### ZADANIE 1
Proszę powielić bez żadnych zmian wiersze listy, od wiersza zawierającego „pose: elev=208.9 azim=203.7” do wiersza zawierającego „Dot at: (279, 198)”, włącznie z oboma.

Artykuły

"Piekło" nabiera sił

Podsumowanie Festiwalu "Boska Komedia" w Krakowie. Pisze Roman Dołżanskij w "Kommiersancie".

W Krakowie po raz trzeci odbywa się festiwal teatralny "Boska Komedia", nagradzający najlepsze realizacje minionego sezonu. W tym roku odbył się z wyraźnym "rosyjskim akcentem" - to tutaj ogłoszono specjalny polski program "Złotej Maski" w Moskwie, a Iwan Wyrypajew otrzymał nagrodę jako najlepszy dramaturg.

Festiwal "Boska Komedia" kilka lat temu wymyślił i stworzył krakowski reżyser Bartosz Szydłowski. Swoje ambicje organizatorskie urzeczywistnił już wcześniej - stworzył nowy teatr w przemysłowej dzielnicy Krakowa Nowej Hucie, którą w czasach komunistycznych dzięki przemysłowi metalurgicznemu imienia Lenina znano we wszystkich państwach Bloku Wschodniego. Ale żeby ostatecznie Nowa Huta stała się nie tylko przemysłowym, ale też kulturalnym ośrodkiem, trzeba było wymyślić festiwal ogólnopolski. Nieco pretensjonalnie nazwawszy festiwal "Boską Komedią", autor koncepcji zyskał radosną swobodę w nazywaniu różnych części programu. Tak więc konkurs najlepszych spektakli polskich nazywa się tu mrocznie "Piekło" (najwyraźniej, to sugestia, że praca jurorów nie jest usłana różami), pod szyldem "Raj" odbywa się program spektakli młodych obiecujących reżyserów, w "Czyśćcu" zebrane są pozostałe dość liczne imprezy, nocny klub festiwalowy otrzymał nazwę "Diabelskie noce" itd.

### DANE WEJŚCIOWE
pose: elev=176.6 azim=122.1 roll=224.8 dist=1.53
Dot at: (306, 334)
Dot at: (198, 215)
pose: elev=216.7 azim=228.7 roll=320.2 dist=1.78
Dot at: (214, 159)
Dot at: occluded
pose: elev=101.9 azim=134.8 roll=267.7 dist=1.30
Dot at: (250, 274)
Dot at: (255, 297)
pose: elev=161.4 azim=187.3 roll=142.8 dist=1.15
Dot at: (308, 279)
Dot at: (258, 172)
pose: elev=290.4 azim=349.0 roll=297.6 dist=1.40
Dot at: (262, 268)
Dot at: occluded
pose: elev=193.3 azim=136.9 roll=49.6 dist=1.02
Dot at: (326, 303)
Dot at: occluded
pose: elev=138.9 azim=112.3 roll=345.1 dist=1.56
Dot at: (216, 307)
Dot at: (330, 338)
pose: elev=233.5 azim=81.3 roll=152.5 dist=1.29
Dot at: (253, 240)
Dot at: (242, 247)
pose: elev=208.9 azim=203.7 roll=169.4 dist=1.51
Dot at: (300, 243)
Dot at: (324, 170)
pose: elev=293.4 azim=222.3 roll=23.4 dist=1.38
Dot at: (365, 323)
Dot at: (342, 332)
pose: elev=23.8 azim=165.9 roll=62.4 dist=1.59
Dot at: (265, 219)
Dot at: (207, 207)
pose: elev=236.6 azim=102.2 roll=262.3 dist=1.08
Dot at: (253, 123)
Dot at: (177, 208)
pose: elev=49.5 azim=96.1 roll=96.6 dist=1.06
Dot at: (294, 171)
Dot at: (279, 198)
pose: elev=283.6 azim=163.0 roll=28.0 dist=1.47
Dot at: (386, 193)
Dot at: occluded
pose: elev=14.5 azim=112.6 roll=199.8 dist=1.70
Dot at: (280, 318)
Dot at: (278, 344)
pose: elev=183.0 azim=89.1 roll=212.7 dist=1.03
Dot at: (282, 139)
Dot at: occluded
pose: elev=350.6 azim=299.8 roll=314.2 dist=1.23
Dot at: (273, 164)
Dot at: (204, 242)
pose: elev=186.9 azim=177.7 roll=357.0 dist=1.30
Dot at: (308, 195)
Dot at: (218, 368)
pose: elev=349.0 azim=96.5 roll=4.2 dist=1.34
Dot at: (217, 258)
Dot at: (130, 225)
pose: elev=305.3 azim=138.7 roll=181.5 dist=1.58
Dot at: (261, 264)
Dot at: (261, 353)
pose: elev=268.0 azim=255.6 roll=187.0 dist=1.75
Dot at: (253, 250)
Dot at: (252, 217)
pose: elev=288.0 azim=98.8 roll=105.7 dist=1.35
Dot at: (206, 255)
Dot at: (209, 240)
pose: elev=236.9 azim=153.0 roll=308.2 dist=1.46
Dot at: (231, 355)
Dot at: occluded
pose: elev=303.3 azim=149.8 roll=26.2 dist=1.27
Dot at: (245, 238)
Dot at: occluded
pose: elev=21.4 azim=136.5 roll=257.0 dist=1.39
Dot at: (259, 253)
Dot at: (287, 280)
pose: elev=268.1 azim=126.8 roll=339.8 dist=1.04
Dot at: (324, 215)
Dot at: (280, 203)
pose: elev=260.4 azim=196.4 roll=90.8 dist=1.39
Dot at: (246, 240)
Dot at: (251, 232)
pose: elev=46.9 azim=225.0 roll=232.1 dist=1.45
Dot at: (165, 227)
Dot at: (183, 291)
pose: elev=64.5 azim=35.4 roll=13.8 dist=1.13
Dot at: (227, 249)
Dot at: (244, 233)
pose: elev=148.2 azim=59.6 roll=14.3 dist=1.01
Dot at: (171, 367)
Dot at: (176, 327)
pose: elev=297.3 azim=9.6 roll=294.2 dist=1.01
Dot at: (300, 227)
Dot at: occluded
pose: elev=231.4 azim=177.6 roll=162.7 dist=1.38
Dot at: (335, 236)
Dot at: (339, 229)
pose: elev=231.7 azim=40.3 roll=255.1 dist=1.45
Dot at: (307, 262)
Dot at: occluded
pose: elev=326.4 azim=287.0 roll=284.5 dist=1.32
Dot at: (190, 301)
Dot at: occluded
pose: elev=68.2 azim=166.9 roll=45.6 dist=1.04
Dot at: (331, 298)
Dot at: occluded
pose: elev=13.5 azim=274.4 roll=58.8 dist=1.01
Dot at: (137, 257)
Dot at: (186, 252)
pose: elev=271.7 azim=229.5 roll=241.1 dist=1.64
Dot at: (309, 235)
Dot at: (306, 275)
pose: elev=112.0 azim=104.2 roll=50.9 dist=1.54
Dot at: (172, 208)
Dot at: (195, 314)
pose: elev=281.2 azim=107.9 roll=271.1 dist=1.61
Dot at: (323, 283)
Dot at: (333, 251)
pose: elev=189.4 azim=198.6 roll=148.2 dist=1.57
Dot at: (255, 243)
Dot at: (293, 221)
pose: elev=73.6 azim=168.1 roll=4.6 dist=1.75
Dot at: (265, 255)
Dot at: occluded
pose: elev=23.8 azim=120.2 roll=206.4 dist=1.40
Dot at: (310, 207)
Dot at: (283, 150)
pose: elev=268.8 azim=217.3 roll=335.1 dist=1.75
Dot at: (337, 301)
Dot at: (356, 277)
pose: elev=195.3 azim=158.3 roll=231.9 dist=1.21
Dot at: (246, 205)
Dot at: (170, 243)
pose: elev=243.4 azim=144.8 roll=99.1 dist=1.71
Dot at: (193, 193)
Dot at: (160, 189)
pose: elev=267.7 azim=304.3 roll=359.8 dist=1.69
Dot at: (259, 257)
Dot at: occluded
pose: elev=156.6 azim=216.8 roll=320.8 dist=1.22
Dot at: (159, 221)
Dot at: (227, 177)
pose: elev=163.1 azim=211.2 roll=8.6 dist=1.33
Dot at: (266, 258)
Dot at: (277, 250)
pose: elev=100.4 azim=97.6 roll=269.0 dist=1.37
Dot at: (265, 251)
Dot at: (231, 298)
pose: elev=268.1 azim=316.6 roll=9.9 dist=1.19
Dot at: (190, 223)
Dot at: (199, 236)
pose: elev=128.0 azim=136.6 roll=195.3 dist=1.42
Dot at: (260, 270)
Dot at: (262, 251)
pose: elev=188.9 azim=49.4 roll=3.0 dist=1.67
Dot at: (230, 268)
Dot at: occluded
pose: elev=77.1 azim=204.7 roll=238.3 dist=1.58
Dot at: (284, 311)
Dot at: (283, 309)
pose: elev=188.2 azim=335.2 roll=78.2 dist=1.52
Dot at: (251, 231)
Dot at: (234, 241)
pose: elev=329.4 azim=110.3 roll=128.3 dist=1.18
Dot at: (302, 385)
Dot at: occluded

### ZADANIE 2
Streść w dwóch zdaniach artykuł o festiwalu „Boska Komedia”.

### OCZEKIWANA ODPOWIEDŹ 1
pose: elev=208.9 azim=203.7 roll=169.4 dist=1.51
Dot at: (300, 243)
Dot at: (324, 170)
pose: elev=293.4 azim=222.3 roll=23.4 dist=1.38
Dot at: (365, 323)
Dot at: (342, 332)
pose: elev=23.8 azim=165.9 roll=62.4 dist=1.59
Dot at: (265, 219)
Dot at: (207, 207)
pose: elev=236.6 azim=102.2 roll=262.3 dist=1.08
Dot at: (253, 123)
Dot at: (177, 208)
pose: elev=49.5 azim=96.1 roll=96.6 dist=1.06
Dot at: (294, 171)
Dot at: (279, 198)

### OCZEKIWANA ODPOWIEDŹ 2
W Krakowie po raz trzeci odbywa się festiwal teatralny „Boska Komedia”, nagradzający najlepsze realizacje minionego sezonu, w tym roku z wyraźnym „rosyjskim akcentem”, a Iwan Wyrypajew otrzymał nagrodę jako najlepszy dramaturg. Festiwal stworzył krakowski reżyser Bartosz Szydłowski, aby Nowa Huta stała się także ośrodkiem kulturalnym, a części programu otrzymały nazwy takie jak „Piekło” dla konkursu najlepszych polskich spektakli, „Raj” dla spektakli młodych reżyserów i „Czyściec” dla pozostałych imprez.